In the early 1830s, Dred was sold to army surgeon John Emerson, who took him to Fort Armstrong in Rock Island, Illinois. Illinois was a free state: slavery was forbidden there. Yet, with the excuse that labor was scarce on the frontier, the army allowed officers to bring slaves and, in order to circumvent legalities, simply referred to them as servants.

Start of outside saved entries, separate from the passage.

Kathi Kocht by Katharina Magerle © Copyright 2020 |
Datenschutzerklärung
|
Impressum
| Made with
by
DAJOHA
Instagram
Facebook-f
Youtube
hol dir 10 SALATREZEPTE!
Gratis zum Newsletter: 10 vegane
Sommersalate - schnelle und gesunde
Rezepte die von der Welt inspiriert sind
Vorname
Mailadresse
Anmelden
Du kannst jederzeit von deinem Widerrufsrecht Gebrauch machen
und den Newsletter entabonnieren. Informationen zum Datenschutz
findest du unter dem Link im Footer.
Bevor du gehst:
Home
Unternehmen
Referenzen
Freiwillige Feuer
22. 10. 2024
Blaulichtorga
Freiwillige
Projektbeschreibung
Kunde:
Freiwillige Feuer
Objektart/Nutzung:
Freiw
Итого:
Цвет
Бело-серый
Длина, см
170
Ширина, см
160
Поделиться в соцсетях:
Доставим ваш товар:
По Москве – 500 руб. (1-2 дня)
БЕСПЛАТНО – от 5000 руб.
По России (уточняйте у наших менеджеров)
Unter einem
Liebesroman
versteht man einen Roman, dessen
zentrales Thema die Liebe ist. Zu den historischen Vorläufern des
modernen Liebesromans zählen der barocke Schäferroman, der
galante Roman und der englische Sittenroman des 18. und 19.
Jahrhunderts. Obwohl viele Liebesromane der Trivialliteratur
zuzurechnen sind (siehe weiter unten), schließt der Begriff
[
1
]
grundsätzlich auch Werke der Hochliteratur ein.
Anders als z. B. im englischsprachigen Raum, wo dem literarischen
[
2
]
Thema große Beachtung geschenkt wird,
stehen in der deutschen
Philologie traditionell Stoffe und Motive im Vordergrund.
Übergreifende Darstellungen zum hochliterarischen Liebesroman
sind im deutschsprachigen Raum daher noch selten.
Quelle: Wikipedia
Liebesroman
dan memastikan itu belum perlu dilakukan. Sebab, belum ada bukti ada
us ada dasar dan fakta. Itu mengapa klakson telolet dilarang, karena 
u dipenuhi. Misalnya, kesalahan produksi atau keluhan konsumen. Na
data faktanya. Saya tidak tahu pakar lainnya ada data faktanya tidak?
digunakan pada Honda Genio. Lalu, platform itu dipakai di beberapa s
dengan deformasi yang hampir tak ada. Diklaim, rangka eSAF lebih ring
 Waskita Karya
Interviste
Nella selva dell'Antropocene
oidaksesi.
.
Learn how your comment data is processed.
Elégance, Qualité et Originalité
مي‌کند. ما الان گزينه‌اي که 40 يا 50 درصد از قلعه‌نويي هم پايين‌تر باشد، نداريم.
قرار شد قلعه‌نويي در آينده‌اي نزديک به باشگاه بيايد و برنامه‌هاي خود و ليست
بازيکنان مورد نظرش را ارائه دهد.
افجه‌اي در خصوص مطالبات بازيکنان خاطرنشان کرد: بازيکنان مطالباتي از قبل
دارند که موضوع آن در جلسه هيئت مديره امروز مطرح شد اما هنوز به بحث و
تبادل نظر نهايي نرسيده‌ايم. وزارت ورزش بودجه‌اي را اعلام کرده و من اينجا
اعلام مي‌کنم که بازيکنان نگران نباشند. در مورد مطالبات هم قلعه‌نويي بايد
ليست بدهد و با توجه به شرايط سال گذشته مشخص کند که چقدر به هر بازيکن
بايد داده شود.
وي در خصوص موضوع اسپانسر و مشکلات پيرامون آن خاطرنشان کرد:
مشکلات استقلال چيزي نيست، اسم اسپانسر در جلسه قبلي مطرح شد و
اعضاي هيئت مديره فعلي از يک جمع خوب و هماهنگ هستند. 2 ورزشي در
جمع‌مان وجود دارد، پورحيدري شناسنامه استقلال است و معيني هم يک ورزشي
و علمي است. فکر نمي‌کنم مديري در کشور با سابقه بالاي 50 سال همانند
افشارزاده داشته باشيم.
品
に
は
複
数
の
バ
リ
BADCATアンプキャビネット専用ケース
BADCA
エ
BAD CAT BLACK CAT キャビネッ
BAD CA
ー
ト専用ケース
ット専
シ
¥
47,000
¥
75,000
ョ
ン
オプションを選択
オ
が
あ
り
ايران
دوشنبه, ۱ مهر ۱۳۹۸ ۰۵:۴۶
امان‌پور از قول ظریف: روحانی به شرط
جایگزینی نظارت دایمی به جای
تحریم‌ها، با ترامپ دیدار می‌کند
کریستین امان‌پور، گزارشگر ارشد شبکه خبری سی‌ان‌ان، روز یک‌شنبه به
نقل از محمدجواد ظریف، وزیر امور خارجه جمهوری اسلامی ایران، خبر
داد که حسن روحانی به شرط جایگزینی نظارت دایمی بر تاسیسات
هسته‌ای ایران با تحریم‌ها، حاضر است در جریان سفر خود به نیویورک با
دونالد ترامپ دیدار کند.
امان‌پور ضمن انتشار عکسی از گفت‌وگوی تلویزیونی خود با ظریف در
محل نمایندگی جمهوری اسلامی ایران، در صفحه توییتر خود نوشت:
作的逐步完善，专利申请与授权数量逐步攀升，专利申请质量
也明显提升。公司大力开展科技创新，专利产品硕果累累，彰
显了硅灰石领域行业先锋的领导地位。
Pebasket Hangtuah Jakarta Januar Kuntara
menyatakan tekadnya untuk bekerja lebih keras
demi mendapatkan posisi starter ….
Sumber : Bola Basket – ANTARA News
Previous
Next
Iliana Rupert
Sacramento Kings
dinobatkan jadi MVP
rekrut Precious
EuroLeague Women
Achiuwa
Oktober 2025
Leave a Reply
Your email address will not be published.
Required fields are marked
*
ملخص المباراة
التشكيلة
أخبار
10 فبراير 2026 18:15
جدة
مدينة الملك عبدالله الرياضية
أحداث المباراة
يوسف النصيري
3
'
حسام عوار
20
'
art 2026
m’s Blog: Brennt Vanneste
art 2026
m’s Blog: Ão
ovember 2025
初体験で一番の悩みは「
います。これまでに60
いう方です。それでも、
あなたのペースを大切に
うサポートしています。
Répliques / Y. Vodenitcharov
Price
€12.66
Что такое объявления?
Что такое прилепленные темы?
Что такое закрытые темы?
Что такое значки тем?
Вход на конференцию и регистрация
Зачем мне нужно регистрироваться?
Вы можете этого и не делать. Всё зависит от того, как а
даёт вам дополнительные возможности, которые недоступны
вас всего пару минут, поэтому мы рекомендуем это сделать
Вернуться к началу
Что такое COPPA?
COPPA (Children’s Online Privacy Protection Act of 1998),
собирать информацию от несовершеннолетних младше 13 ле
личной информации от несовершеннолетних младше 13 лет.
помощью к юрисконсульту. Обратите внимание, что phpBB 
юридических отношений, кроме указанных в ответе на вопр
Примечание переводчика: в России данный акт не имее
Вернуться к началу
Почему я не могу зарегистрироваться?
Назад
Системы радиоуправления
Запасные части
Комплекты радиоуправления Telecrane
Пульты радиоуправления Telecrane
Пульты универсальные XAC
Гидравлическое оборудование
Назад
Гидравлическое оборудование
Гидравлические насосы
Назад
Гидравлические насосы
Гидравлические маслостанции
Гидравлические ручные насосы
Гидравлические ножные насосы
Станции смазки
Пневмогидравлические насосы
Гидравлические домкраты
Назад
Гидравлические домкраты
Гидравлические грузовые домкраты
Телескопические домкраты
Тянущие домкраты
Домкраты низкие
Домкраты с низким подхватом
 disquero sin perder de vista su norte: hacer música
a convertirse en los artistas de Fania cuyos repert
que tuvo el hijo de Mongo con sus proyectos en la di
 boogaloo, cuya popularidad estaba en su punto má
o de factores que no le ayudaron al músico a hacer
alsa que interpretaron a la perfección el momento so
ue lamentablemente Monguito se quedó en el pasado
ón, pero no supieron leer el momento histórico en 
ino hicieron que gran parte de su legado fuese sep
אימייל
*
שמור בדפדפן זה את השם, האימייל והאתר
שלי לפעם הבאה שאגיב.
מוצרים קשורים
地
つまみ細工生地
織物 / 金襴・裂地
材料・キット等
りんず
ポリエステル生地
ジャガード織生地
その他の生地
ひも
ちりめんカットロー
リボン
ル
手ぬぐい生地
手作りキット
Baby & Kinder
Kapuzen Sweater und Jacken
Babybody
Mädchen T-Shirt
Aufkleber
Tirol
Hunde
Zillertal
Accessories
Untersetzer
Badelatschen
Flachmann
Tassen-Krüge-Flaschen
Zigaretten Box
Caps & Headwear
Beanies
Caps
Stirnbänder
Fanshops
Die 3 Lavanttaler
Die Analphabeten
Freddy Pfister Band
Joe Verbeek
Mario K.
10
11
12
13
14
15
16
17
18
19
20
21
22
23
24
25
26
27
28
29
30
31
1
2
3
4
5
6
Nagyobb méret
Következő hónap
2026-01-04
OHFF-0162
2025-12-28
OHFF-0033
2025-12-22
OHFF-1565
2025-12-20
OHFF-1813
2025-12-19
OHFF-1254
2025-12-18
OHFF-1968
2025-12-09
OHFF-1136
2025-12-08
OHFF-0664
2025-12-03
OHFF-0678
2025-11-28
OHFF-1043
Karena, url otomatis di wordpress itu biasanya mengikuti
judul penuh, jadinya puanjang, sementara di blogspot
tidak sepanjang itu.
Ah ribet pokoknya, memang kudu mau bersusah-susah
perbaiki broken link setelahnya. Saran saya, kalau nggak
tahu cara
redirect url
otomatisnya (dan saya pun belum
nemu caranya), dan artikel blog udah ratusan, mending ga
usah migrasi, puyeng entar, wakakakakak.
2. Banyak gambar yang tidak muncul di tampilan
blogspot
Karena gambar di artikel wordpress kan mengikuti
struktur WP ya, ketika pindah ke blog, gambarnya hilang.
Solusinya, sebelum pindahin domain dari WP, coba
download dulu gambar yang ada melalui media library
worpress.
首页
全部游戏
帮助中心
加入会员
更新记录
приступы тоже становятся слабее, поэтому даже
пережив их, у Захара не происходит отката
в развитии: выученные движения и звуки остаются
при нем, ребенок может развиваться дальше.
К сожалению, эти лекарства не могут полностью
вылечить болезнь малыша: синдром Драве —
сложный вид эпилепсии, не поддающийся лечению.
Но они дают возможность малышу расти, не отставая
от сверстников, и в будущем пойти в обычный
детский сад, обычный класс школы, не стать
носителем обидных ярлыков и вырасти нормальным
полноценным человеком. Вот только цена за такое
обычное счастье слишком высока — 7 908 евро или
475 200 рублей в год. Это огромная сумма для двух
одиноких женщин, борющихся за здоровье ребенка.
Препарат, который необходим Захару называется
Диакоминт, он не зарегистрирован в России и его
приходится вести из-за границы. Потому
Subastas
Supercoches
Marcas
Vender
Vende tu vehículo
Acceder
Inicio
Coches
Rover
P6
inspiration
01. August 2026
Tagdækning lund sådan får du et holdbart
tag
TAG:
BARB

In 1836, Emerson was transferred to Fort Snelling in Wisconsin Territory, also a free land, where Dred married another army officer's slave named Harriet. Emerson purchased Harriet and he himself married soon afterward, but the army continued to transfer him from post to post. Occasionally he took Dred with him; more often he left his slaves with his bride in St. Louis and hired them out. When he died in 1843, he left Dred, Harriet, and their little daughter to his widow.

Three years later, when Dred and Harriet had a second daughter, they filed suit for their freedom on the grounds they had been transported into free territory. As an explanation for this bold move, Swain suggests that they feared the widow would sell the children and break up the family. The Scotts, moreover, had reason to believe they would win the case since other slaves in similar circumstances had been freed. But the case dragged on, through a series of trials and appeals, for eleven years until the U.S. Supreme Court pronounced the final decision: Scott was a slave. Period.

By this time, however, Mrs. Emerson had found a second husband, an anti-slavery Congressman from Massachusetts. When the embarrassing case made the headlines, she immediately transferred ownership of the Scotts to Taylor Blow, the son of Dred's first owner, who set them free. In general, Swain's writing is appropriate for junior high school readers. With an adult's guidance, younger readers too can manage the book. Swain also does a fairly good job of turning a complicated historical incident into a story, although her interpretations of the characters' motivations are not always convincing. She might, however, be more explicit about the ways in which Dred's life as a slave runs counter to the Southern plantation stereotype. As Swain implies, particularly on the frontier, blacks and whites worked side-by-side and developed close—if unequal—relationships. The Blow boys who grew up with Dred helped him to pay court costs and secure legal advice, and Taylor Blow ultimately freed the Scott family. While the Dred Scott case remains a shameful moment in our nation's history the story of the man Dred Scott illustrates that friendship between blacks and whites could and did exist in antebellum America.

An ironic twist of fate had freed the Scott family, but it took two constitutional amendments to abolish slavery and guarantee the rights of black Americans.

Melody Herr is an historian and writer living in DeKalb.